**Requirement a**: Edit the table-parser thread from "Not-too-smart Table Parser" up to and including "what you think.", with "quick hack" changed to "rough draft".

**Page excerpt**:
※ ※ ※

Not-too-smart Table Parser (was: how to handle tables?)
[1/10] from: greggirwin::starband::net at: 23-Sep-2001 13:05
Hi Joel,
OK, it's a quick hack and fatally flawed in at least one respect, but
please take a look at it and let me know what you think.
--Gregg
REBOL [
notes: {
Joel Neely:
OTOH, if you really want to be consistent with the philosophy
of letting the human type for human consumption and requiring
the formatting program to figure out what was meant, I'd love
to see some code that can handle the following (exactly as it
appears below, of course). Back in the day, I spent quite a
bit of time trying to come up with a bit of AI that could take
a flat file or printout image such as the following and infer
where the columns were intended, whether each column was to be
left-justfied, right-justified, or centered, and what type of
data should appear in each. It's non-trivial IMHO, but YMMV.
Emp# First Name Last Name Nickname Pager Nr Phone Number
==== ===== ==== ==== ====== ======== ===== == ===== ======
12 Johannes Doe Jake 888-1001 555-1212
3456 Ferdinando Quattlebaum Ferdy 800-555-1214
234 Betty Sue Doaks 555-1213
4567 Sue Ellen Van Der Lin 888-1002 888-555-1215
Assume no leading space or trim all leading space
Iterate over the first row
if you hit a space
drop down through that column
if you hit a non-space
not a column delimiter
if you get to the bottom, and it's all spaces
it's *probably* a column delimiter
mark column
You could do the same kind of thing for proportional fonts
using pixel offsets in place of character offsets.

※ ※ ※

**Pictures paired with source code**:
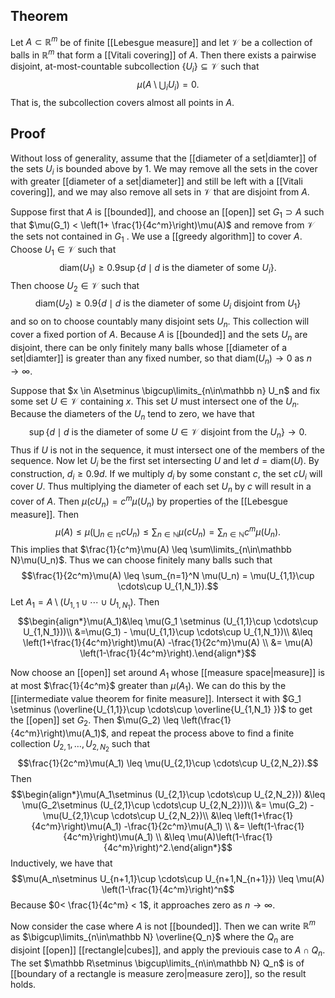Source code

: ## Theorem
Let $A\subset \mathbb R^m$ be of finite [[Lebesgue measure]] and let $\mathcal V$ be a collection of balls in $\mathbb R^m$ that form a [[Vitali covering]] of $A$. Then there exists a pairwise disjoint, at-most-countable subcollection $\{U_i\} \subseteq \mathcal V$ such that $$\mu\left(A\setminus \bigcup_i U_i\right) =0.$$ That is, the subcollection covers almost all points in $A$.
## Proof
Without loss of generality, assume that the [[diameter of a set|diamter]] of the sets $U_i$ is bounded above by $1$. We may remove all the sets in the cover with greater [[diameter of a set|diameter]] and still be left with a [[Vitali covering]], and we may also remove all sets in $\mathcal V$ that are disjoint from $A$.

Suppose first that $A$ is [[bounded]], and choose an [[open]] set $G_1\supset A$ such that $\mu(G_1) < \left(1+ \frac{1}{4c^m}\right)\mu(A)$ and remove from $\mathcal V$ the sets not contained in $G_1$ . We use a [[greedy algorithm]] to cover $A$. Choose $U_1 \in \mathcal V$ such that $$\text{diam}(U_1) \geq 0.9\sup\{d \mid d \text{ is the diameter of some } U_i\}.$$ Then choose $U_2 \in \mathcal V$ such that $$\text{diam}(U_2) \geq 0.9 \{d \mid d \text{ is the diameter of some } U_i \text{ disjoint from } U_1\}$$ and so on to choose countably many disjoint sets $U_n$. This collection will cover a fixed portion of $A$. Because $A$ is [[bounded]] and the sets $U_n$ are disjoint, there can be only finitely many balls whose [[diameter of a set|diamter]] is greater than any fixed number, so that $\text{diam}(U_n) \to 0$ as $n \to \infty$. 

Suppose that $x \in A\setminus \bigcup\limits_{n\in\mathbb n} U_n$ and fix some set $U \in\mathcal V$ containing $x$. This set $U$ must intersect one of the $U_n$. Because the diameters of the $U_n$ tend to zero, we have that $$\sup\{d \mid d \text{ is the diameter of some } U\in \mathcal V \text{ disjoint from the } U_n\}\to 0.$$ Thus if $U$ is not in the sequence, it must intersect one of the members of the sequence. Now let $U_i$ be the first set intersecting $U$ and let $d = \text{diam}(U)$. By construction, $d_i \geq 0.9d$. If we multiply $d_i$ by some constant $c$, the set $cU_i$ will cover $U$. Thus multiplying the diameter of each set $U_n$ by $c$ will result in a cover of $A$.  Then $\mu(cU_n) = c^m\mu(U_n)$ by properties of the [[Lebesgue measure]]. Then
$$\mu(A) \leq \mu\left( \bigcup_{n\in\mathbb n} cU_n\right)\leq \sum_{n\in\mathbb N}\mu(cU_n) = \sum_{n\in\mathbb N}c^m\mu(U_n).$$ This implies that $\frac{1}{c^m}\mu(A) \leq \sum\limits_{n\in\mathbb N}\mu(U_n)$. Thus we can choose finitely many balls such that $$\frac{1}{2c^m}\mu(A) \leq \sum_{n=1}^N \mu(U_n) = \mu(U_{1,1}\cup \cdots\cup U_{1,N_1}).$$ Let $A_1 = A\setminus (U_{1,1}\cup \cdots\cup U_{1,N_1})$. Then $$\begin{align*}\mu(A_1)&\leq \mu(G_1 \setminus (U_{1,1}\cup \cdots\cup U_{1,N_1}))\\
&=\mu(G_1) - \mu(U_{1,1}\cup \cdots\cup U_{1,N_1})\\ &\leq \left(1+\frac{1}{4c^m}\right)\mu(A) -\frac{1}{2c^m}\mu(A) \\ &= \mu(A) \left(1-\frac{1}{4c^m}\right).\end{align*}$$ 

Now choose an [[open]] set around $A_1$ whose [[measure space|measure]] is at most $\frac{1}{4c^m}$ greater than $\mu(A_1)$. We can do this by the [[intermediate value theorem for finite measure]]. Intersect it with $G_1 \setminus (\overline{U_{1,1}}\cup \cdots\cup \overline{U_{1,N_1}
})$ to get the [[open]] set $G_2$. Then $\mu(G_2) \leq \left(\frac{1}{4c^m}\right)\mu(A_1)$, and repeat the process above to find a finite collection $U_{2,1},\dots, U_{2,N_2}$ such that $$\frac{1}{2c^m}\mu(A_1) \leq \mu(U_{2,1}\cup \cdots\cup U_{2,N_2}).$$ Then $$\begin{align*}\mu(A_1\setminus (U_{2,1}\cup \cdots\cup U_{2,N_2})) &\leq \mu(G_2\setminus (U_{2,1}\cup \cdots\cup U_{2,N_2}))\\ &= \mu(G_2) -\mu(U_{2,1}\cup \cdots\cup U_{2,N_2})\\ &\leq \left(1+\frac{1}{4c^m}\right)\mu(A_1) -\frac{1}{2c^m}\mu(A_1) \\ &= \left(1-\frac{1}{4c^m}\right)\mu(A_1) \\ &\leq \mu(A)\left(1-\frac{1}{4c^m}\right)^2.\end{align*}$$ Inductively, we have that $$\mu(A_n\setminus U_{n+1,1}\cup \cdots\cup U_{n+1,N_{n+1}}) \leq \mu(A) \left(1-\frac{1}{4c^m}\right)^n$$ Because $0< \frac{1}{4c^m} < 1$, it approaches zero as $n \to \infty$. 

Now consider the case where $A$ is not [[bounded]]. Then we can write $\mathbb R^m$ as $\bigcup\limits_{n\in\mathbb N} \overline{Q_n}$ where the $Q_n$ are disjoint [[open]] [[rectangle|cubes]], and apply the previouis case to $A\cap Q_n$. The set $\mathbb R\setminus \bigcup\limits_{n\in\mathbb N} Q_n$ is of [[boundary of a rectangle is measure zero|measure zero]], so the result holds. 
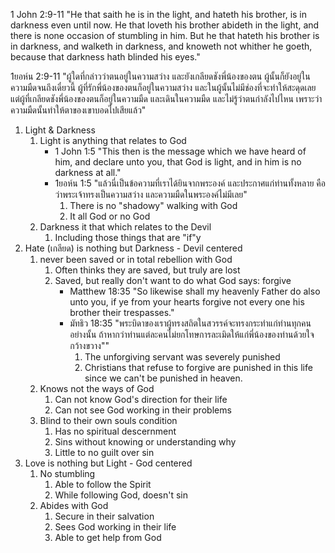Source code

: 
1 John 2:9-11 "He that saith he is in the light, and hateth his brother, is in darkness even until now. He that loveth his brother abideth in the light, and there is none occasion of stumbling in him. But he that hateth his brother is in darkness, and walketh in darkness, and knoweth not whither he goeth, because that darkness hath blinded his eyes."

1ยอห์น 2:9-11 "ผู้ใดที่กล่าวว่าตนอยู่ในความสว่าง และยังเกลียดชังพี่น้องของตน ผู้นั้นก็ยังอยู่ในความมืดจนถึงเดี๋ยวนี้ ผู้ที่รักพี่น้องของตนก็อยู่ในความสว่าง และในผู้นั้นไม่มีช่องที่จะทำให้สะดุดเลย แต่ผู้ที่เกลียดชังพี่น้องของตนก็อยู่ในความมืด และเดินในความมืด และไม่รู้ว่าตนกำลังไปไหน เพราะว่าความมืดนั้นทำให้ตาของเขาบอดไปเสียแล้ว"

1. Light & Darkness
    1. Light is anything that relates to God
        - 1 John 1:5 "This then is the message which we have heard of him, and declare unto you, that God is light, and in him is no darkness at all."
        - 1ยอห์น 1:5 "แล้วนี่เป็นข้อความที่เราได้ยินจากพระองค์ และประกาศแก่ท่านทั้งหลาย คือว่าพระเจ้าทรงเป็นความสว่าง และความมืดในพระองค์ไม่มีเลย"
            1. There is no "shadowy" walking with God
            2. It all God or no God
    2. Darkness it that which relates to the Devil
        1. Including those things that are "if"y
2. Hate (เกลียด) is nothing but Darkness - Devil centered
    1. never been saved or in total rebellion with God
        1. Often thinks they are saved, but truly are lost
        2. Saved, but really don't want to do what God says: forgive
            - Matthew 18:35 "So likewise shall my heavenly Father do also unto you, if ye from your hearts forgive not every one his brother their trespasses."
            - มัทธิว 18:35 "พระบิดาของเราผู้ทรงสถิตในสวรรค์จะทรงกระทำแก่ท่านทุกคนอย่างนั้น ถ้าหากว่าท่านแต่ละคนไม่ยกโทษการละเมิดให้แก่พี่น้องของท่านด้วยใจกว้างขวาง""
                1. The unforgiving servant was severely punished
                2. Christians that refuse to forgive are punished in this life since we can't be punished in heaven.
    2. Knows not the ways of God
        1. Can not know God's direction for their life
        2. Can not see God working in their problems
    3. Blind to their own souls condition
        1. Has no spiritual descernment
        2. Sins without knowing or understanding why
        3. Little to no guilt over sin
3. Love is nothing but Light - God centered
    1. No stumbling
        1. Able to follow the Spirit
        2. While following God, doesn't sin
    2. Abides with God
        1. Secure in their salvation
        2. Sees God working in their life
        3. Able to get help from God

※ ※ ※

**Requirement b**: Echo the records line for line, from their start up to and including the line with "Without loss of", and leave the pictures out.

**Final answer a**:
Not-too-smart Table Parser (was: how to handle tables?)
[1/10] from: greggirwin::starband::net at: 23-Sep-2001 13:05
Hi Joel,
OK, it's a rough draft and fatally flawed in at least one respect, but
please take a look at it and let me know what you think.

**Final answer b**:
Source code

: ## Theorem
Let $A\subset \mathbb R^m$ be of finite [[Lebesgue measure]] and let $\mathcal V$ be a collection of balls in $\mathbb R^m$ that form a [[Vitali covering]] of $A$. Then there exists a pairwise disjoint, at-most-countable subcollection $\{U_i\} \subseteq \mathcal V$ such that $$\mu\left(A\setminus \bigcup_i U_i\right) =0.$$ That is, the subcollection covers almost all points in $A$.
## Proof
Without loss of generality, assume that the [[diameter of a set|diamter]] of the sets $U_i$ is bounded above by $1$. We may remove all the sets in the cover with greater [[diameter of a set|diameter]] and still be left with a [[Vitali covering]], and we may also remove all sets in $\mathcal V$ that are disjoint from $A$.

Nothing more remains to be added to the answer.